51 Die Kommission wird die Antworten der Mitgliedstaaten einholen und diese Informationen auf der Website des Europäischen Netzes für Ziviljustiz zur Verfügung stellen. Die Informationen wurden jedoch noch nicht veröffentlicht. Die Wahl als möglichen Anknüpfungspunkt zu addieren, zeugt von einem Kompromiss zwischen den verschiedenen Ansätzen und verschiedenen Anknüpfungsfaktoren. Wie oben erläutert, hatten die Ehegatten bereits eine gewisse Auswahl, aber diese Wahl war unkoordiniert. Die jetzt durch die Rom-III-Verordnung zulässige Wahl ist klarer, und die Parteien können direkt sehen, welche Möglichkeiten in den teilnehmenden Mitgliedstaaten bestehen. Unkoordinierte Entscheidungen bleiben jedoch nach wie vor bei den Gerichten der nicht teilnehmenden Mitgliedstaaten bestehen. Nehmen wir das Beispiel von zwei Ehegatten französischer Staatsangehörigkeit, die in Frankreich leben. Der Ehemann zieht für eine lukrative Jobmöglichkeit nach England. Wenn sich Beziehungsschwierigkeiten ergeben und die Frau ein Scheidungsverfahren einleiten will, kann sie dies in Frankreich (dem Ort des letzten gewöhnlichen Aufenthalts) oder in England (dem Ort des gewöhnlichen Aufenthalts des Beklagten) tun.7xArt. 3(1) der Brüsseler IIbis-Verordnung.

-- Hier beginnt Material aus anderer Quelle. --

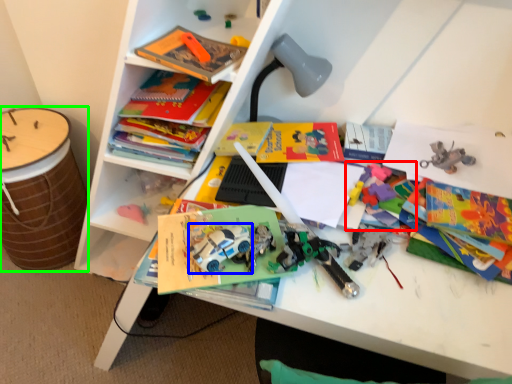
Question: Based on their relative distances, which object is farther from toy (highlighted by a red box)? Choose from toy car (highlighted by a blue box) and drum (highlighted by a green box).

Choices:
 (A) toy car
 (B) drum

Answer: (B)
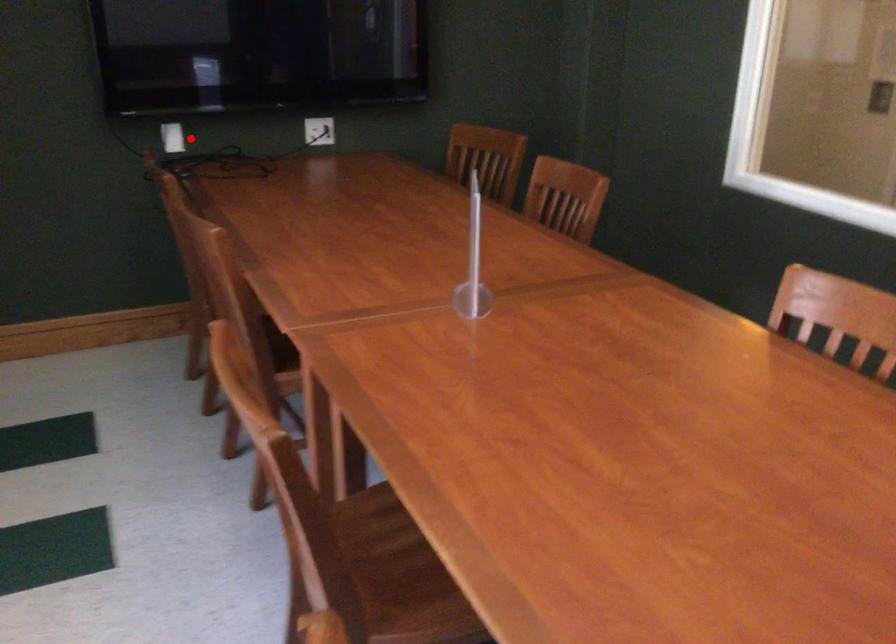
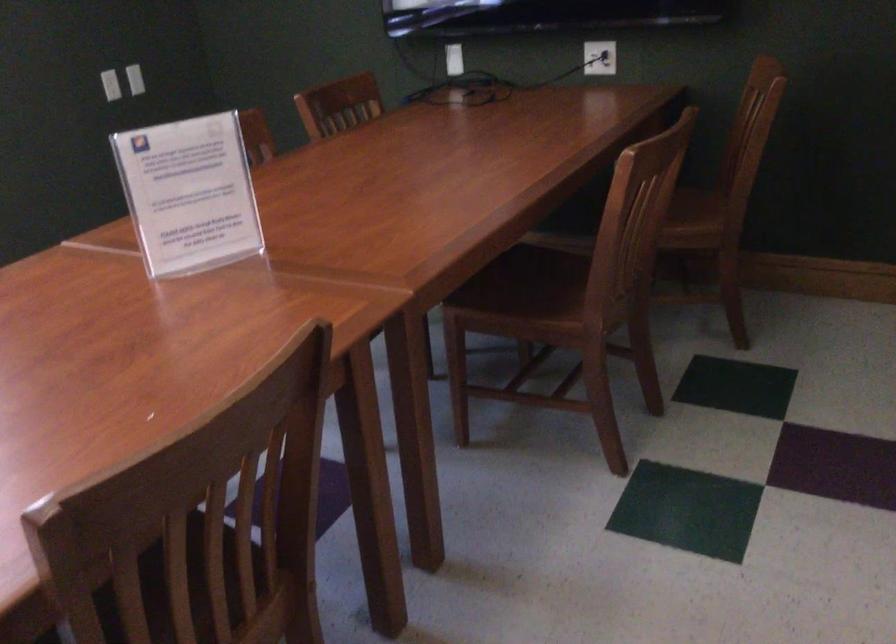
The point at the highlighted location is marked in the first image. Where is the corresponding point in the second image?

(453, 59)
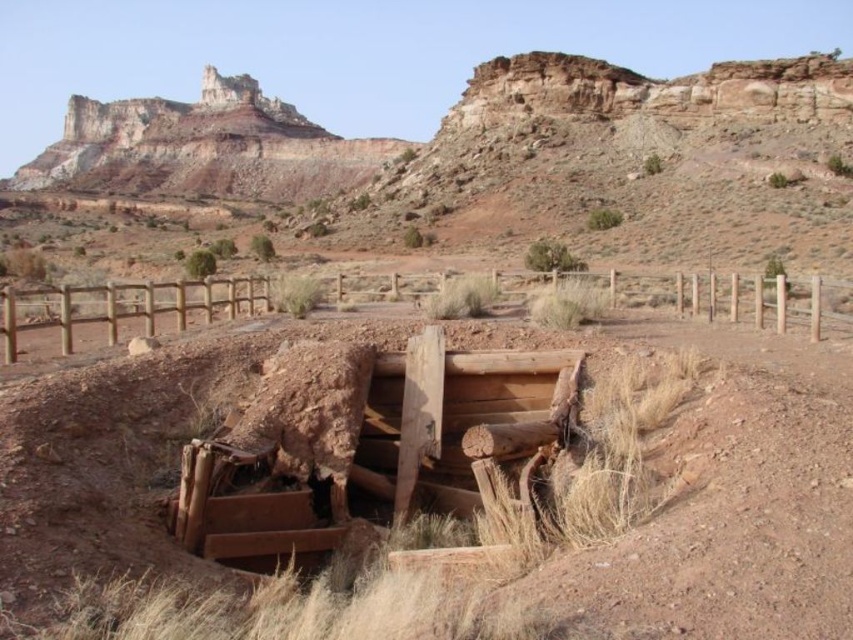
Question: Which point is farther from the camera taking this photo?

Choices:
 (A) (848, 316)
 (B) (669, 340)

Answer: (B)

Question: Is the position of brown rough wood at center more distant than that of brown wooden fence at center?

Choices:
 (A) yes
 (B) no

Answer: (B)

Question: Among these objects, which one is farthest from the camera?

Choices:
 (A) brown rough wood at center
 (B) brown wooden fence at center

Answer: (B)

Question: Is brown rough wood at center to the left of brown wooden fence at center from the viewer's perspective?

Choices:
 (A) no
 (B) yes

Answer: (A)

Question: Can you confirm if brown rough wood at center is wider than brown wooden fence at center?

Choices:
 (A) yes
 (B) no

Answer: (B)

Question: Which of the following is the farthest from the observer?

Choices:
 (A) pos(259,276)
 (B) pos(833,353)

Answer: (A)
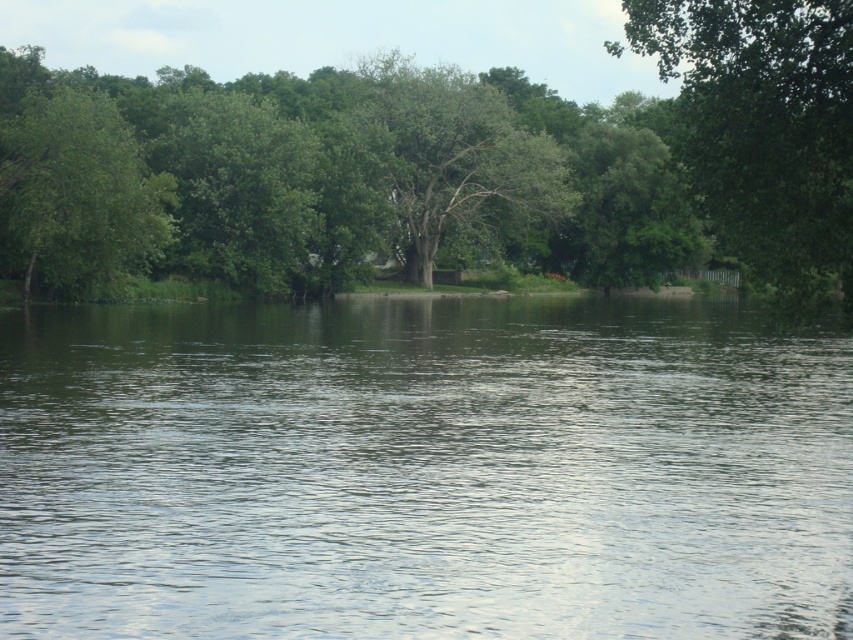
You are standing at the edge of the water and want to walk to the green leafy tree at upper right. Which direction should you head relative to the green leafy tree at center?

You should head to the right of the green leafy tree at center because the green leafy tree at upper right is positioned to the right of it.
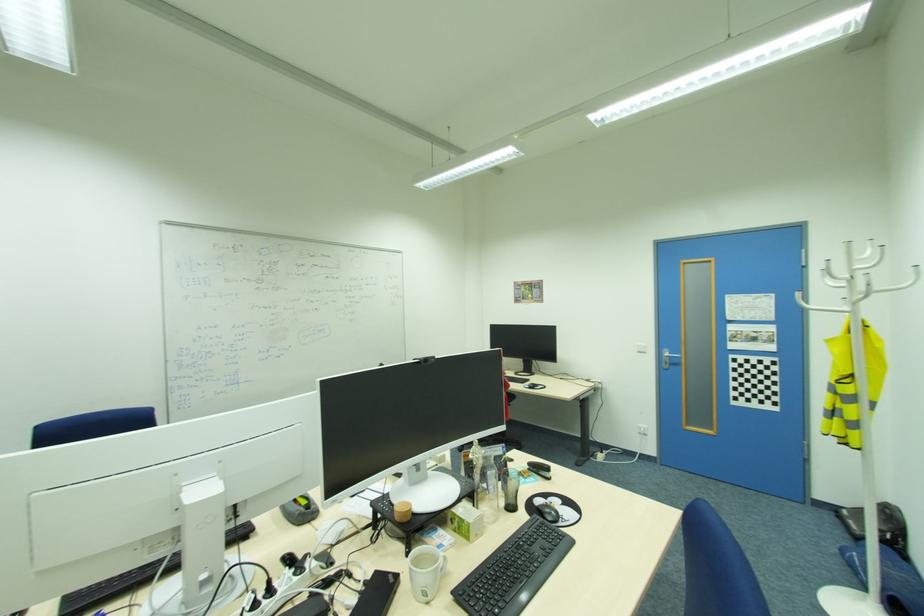
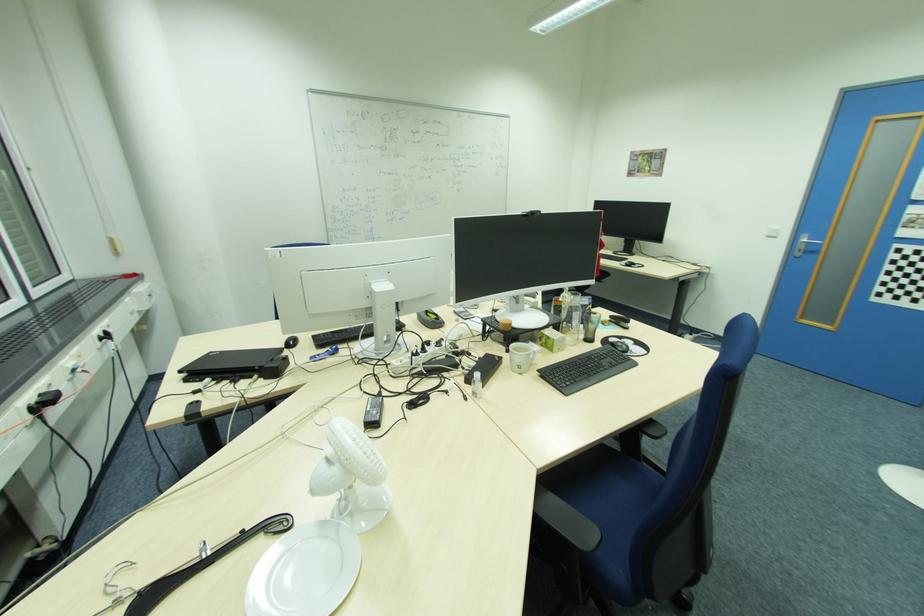
In the second image, find the point that corresponds to point (669, 363) in the first image.

(804, 251)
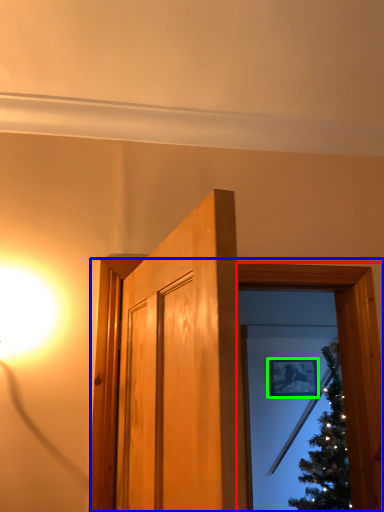
Question: Which object is positioned closest to window frame (highlighted by a red box)? Select from window frame (highlighted by a blue box) and picture frame (highlighted by a green box).

Choices:
 (A) window frame
 (B) picture frame

Answer: (A)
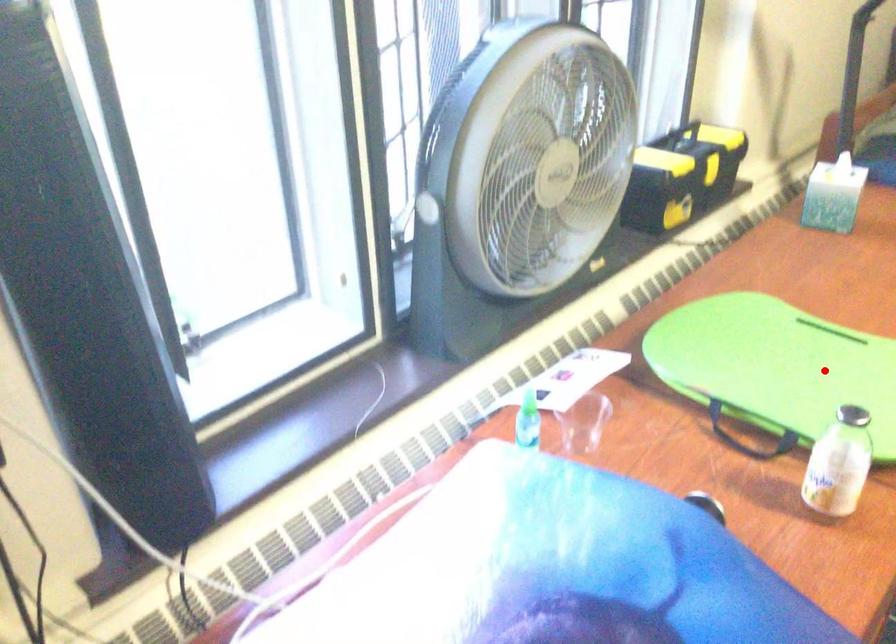
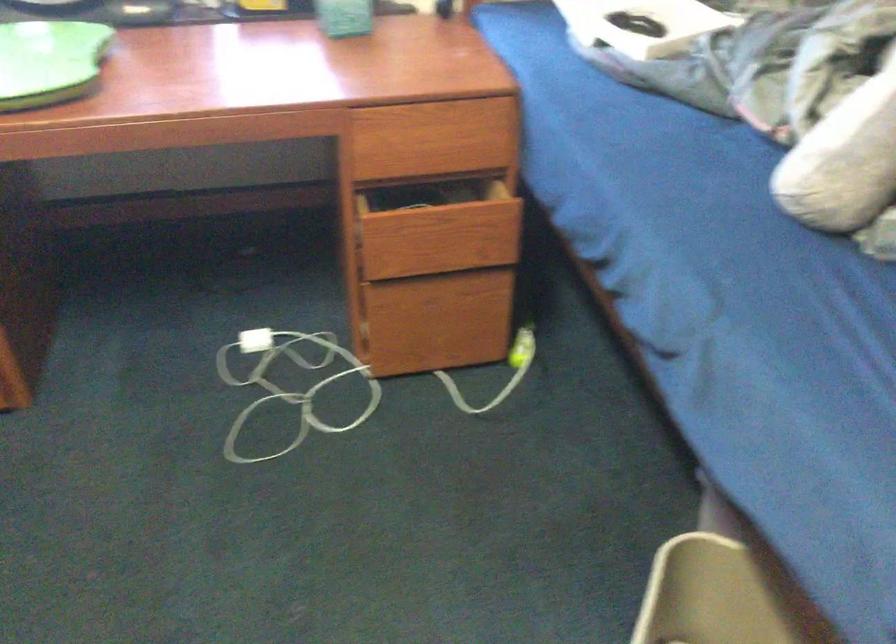
Question: I am providing you with two images of the same scene from different viewpoints. In image1, a red point is highlighted. Considering the same 3D point in image2, which of the following is correct?

Choices:
 (A) It is closer
 (B) It is farther

Answer: (B)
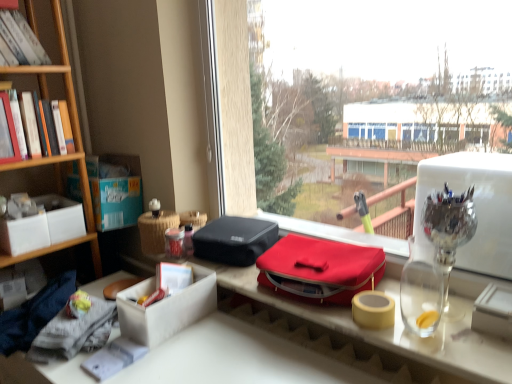
I want to click on free point behind transparent glass pen holder at upper right, so click(x=420, y=293).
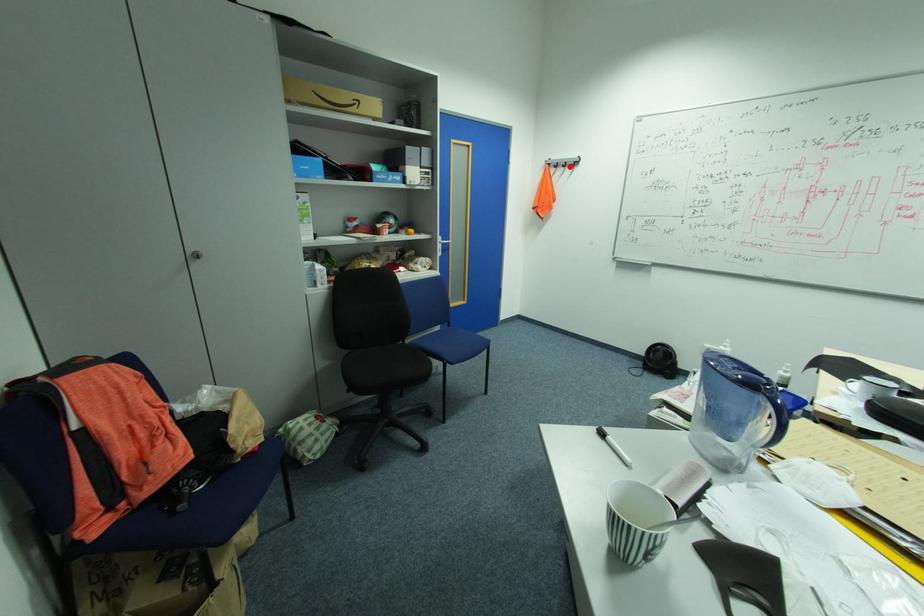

Französische Gerichte würden Kollisionsnormen anwenden, um das anwendbare Recht zu bestimmen. Das Ergebnis wäre, dass das französische Recht auf der Grundlage der gemeinsamen Staatsangehörigkeit der Ehegatten anwendbar ist.8xNach französischem internationalen Privatrecht vor dem Inkrafttreten der Rom-III-Verordnung: vgl. B. Audit und L. d`Avout, Droit international privé, 6th edn, Paris: Economica, 2010, S. 591. Englische Gerichte würden die lex fori, also englisches Recht anwenden. So konnte die Frau strategisch das Gesetz wählen, das ihre Scheidung regeln würde. Auf jeden Fall wollte der Gesetzgeber besonders mehr Flexibilität zulassen.9xSiehe Erwägungsgrund Nr. 15.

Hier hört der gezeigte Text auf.